Sunday, April 3, 2016

Rich in love

My daughter and I spent the week away at a spa resort with three pools, including a lazy river and a quiet pool, where we lounged and swam and did laps and read and people watched and talked about everything under the sun. And just exhaled. My youngest is so cheerful and easy, her laugh quick and ringing. The whole trip, people went out of their way to be nice to us, from the redcap at the airport sending us right through the pre-check line and upgrading our seats gratis without being asked. He'd noticed from my girl's ID that her birthday had been the day before and then he noticed from my ID that he and I share the same birthdate, and he just went ahead and gifted us. I don't think my girl's dancing smile hurt one bit. We sailed through the security line looking back at what was a gnarly crowd undoing belts and taking off shoes and jackets and depositing laptops in bins. "This must be what it feels like to be rich," my daughter said. "We are rich," I told her. "I know, I know," she said, laughing and rolling her eyes. "We're rich in love."

Then at the hotel, I asked the check in person to please not give us a room overlooking the truck lot at the back of the property that I'd seen on our way in. I told her we were celebrating my daughter's birthday and upcoming graduation and this trip was her gift. The woman lit up and told my girl congrats and then said, "I'm giving you a room overlooking the main pool. I think you'll like it." And we did. The view was spectacular, very theme park like—we were in Orlando after all—yet approachable and lively, with families having what looked to be a fabulous time. All we had to do on waking each morning was look out our window to feel immediately connected to the fun.

The first night we walked around getting the lay of the land and decided we liked the quiet pool best, with it's surrounding cabanas and sedate crowd of honeymooners and retirees sunning themselves peacefully. All week we alternated between there and the lazy river, all 892 feet of it, with waterfalls and water cannons and rapids, where children were pretty much losing their natural minds with happiness as they frolicked with others their own age under parents' indulgent gaze. The two scenes were a nice counterpoint of energies.

The last night there was a knock on the door, and a woman stood there with a beautiful cake on a tray. "I have a delivery," she said. "We understand someone has a birthday and is graduating?" The card was from the woman at the front desk who'd checked us in!
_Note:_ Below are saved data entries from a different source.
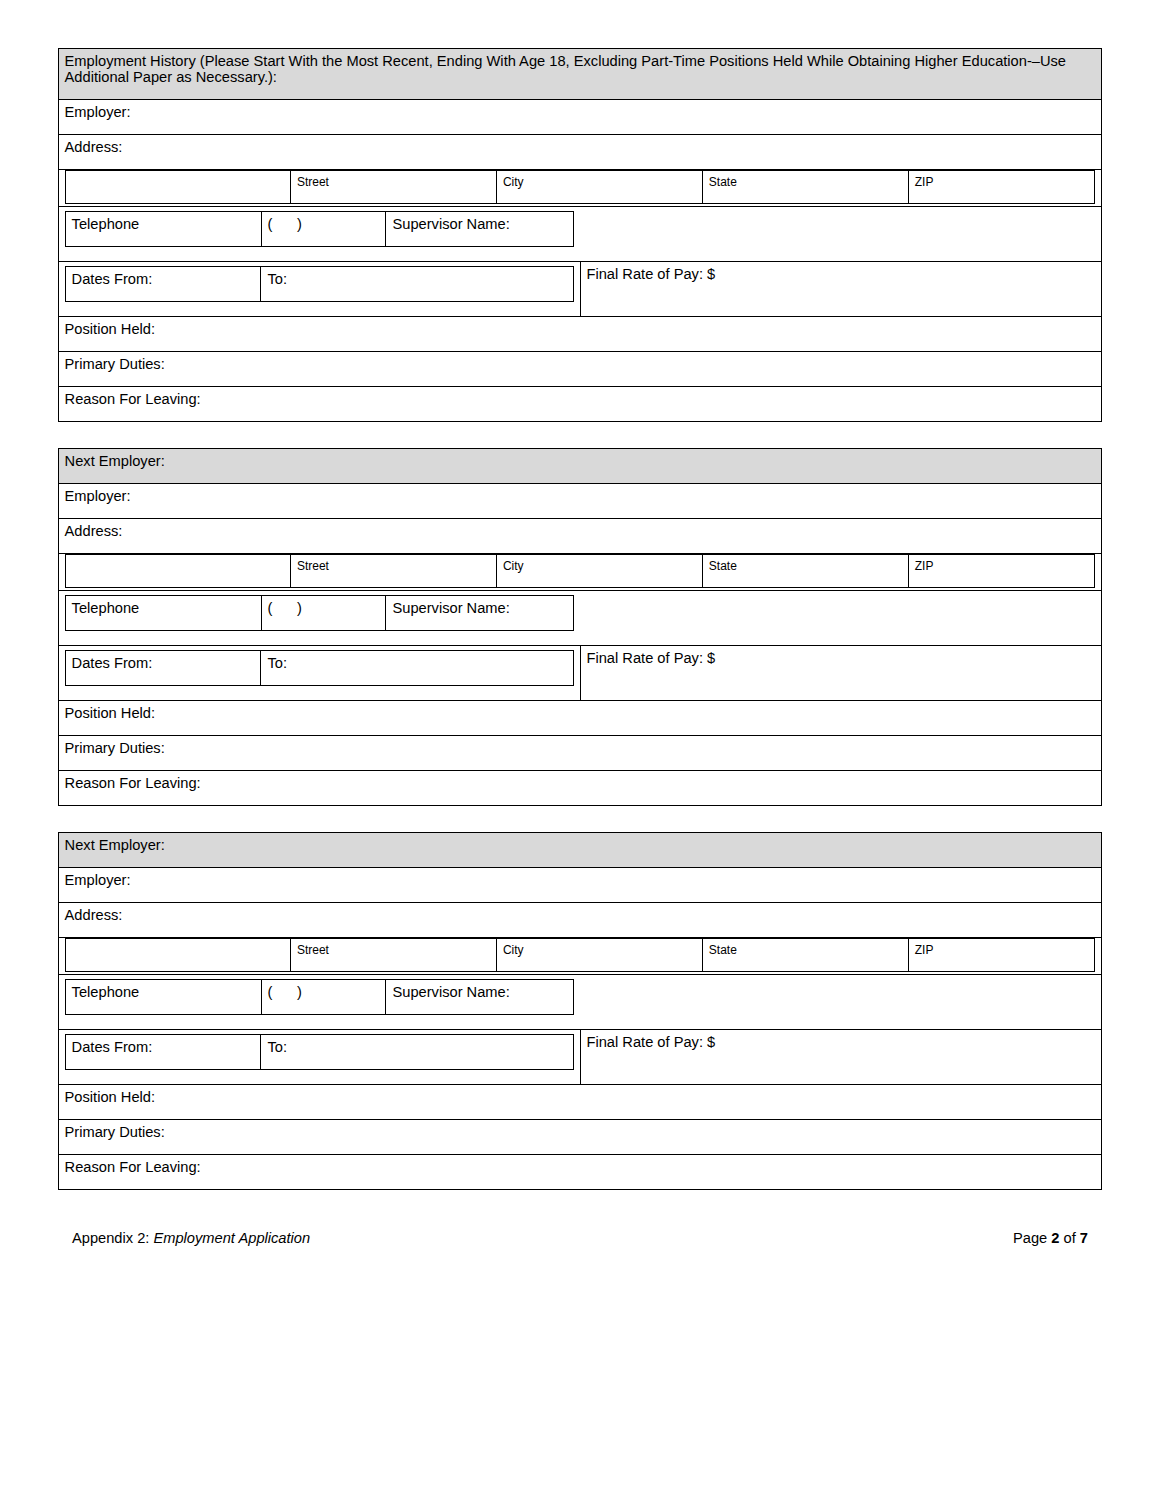| Employment History (Please Start With the Most Recent, Ending With Age 18, Excluding Part-Time Positions Held While Obtaining Higher Education-–Use Additional Paper as Necessary.): |
| Employer: |
| Address: |
| / / Street / City / State / ZIP / |
| / Telephone / ( ) / Supervisor Name: / | |
| / Dates From: / To: / | Final Rate of Pay: $ |
| Position Held: |
| Primary Duties: |
| Reason For Leaving: |
| Next Employer: |
| Employer: |
| Address: |
| / / Street / City / State / ZIP / |
| / Telephone / ( ) / Supervisor Name: / | |
| / Dates From: / To: / | Final Rate of Pay: $ |
| Position Held: |
| Primary Duties: |
| Reason For Leaving: |
| Next Employer: |
| Employer: |
| Address: |
| / / Street / City / State / ZIP / |
| / Telephone / ( ) / Supervisor Name: / | |
| / Dates From: / To: / | Final Rate of Pay: $ |
| Position Held: |
| Primary Duties: |
| Reason For Leaving: |
Appendix 2: Employment Application
Page 2 of 7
We couldn't believe her thoughtfulness! We cut a quarter of the cake and took it downstairs to thank her; my daughter told her she made our stay. The whole week was like that, people just being their loveliest selves with us, and my girl and me being out loveliest selves with each other. And while food seemed expensive in the moment, it was delicious, and I just decided whatever, because if you're going to have an experience, have the whole experience. In the end, the tally came to a lot less than I expected, which just added to the whole week being pretty close to perfect.
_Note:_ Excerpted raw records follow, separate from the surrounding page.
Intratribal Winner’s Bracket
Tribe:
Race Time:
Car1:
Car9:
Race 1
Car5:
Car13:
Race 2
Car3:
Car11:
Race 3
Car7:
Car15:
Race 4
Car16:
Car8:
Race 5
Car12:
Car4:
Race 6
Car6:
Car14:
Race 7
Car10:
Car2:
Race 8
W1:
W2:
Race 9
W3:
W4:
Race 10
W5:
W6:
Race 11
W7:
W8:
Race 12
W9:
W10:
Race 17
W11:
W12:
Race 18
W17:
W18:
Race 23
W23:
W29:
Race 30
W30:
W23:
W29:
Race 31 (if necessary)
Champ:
We got back to the city yesterday, and my son decided we should all go out for a Hibachi dinner. His girlfriend was here, and my daughter's boyfriend was here too, so it was my husband and me and the four of them strolling along at twilight to the Japanese place in the neighborhood. The man and I held hands and walked along behind our children, smiling at each other and deeply contented that at this moment in time, each and every one of us was a happy camper. I wish I'd taken a photo of the six of us, but it was one of those times when it was better just to be in the flow of the experience rather than to step outside of it to create a record. These words will be my record.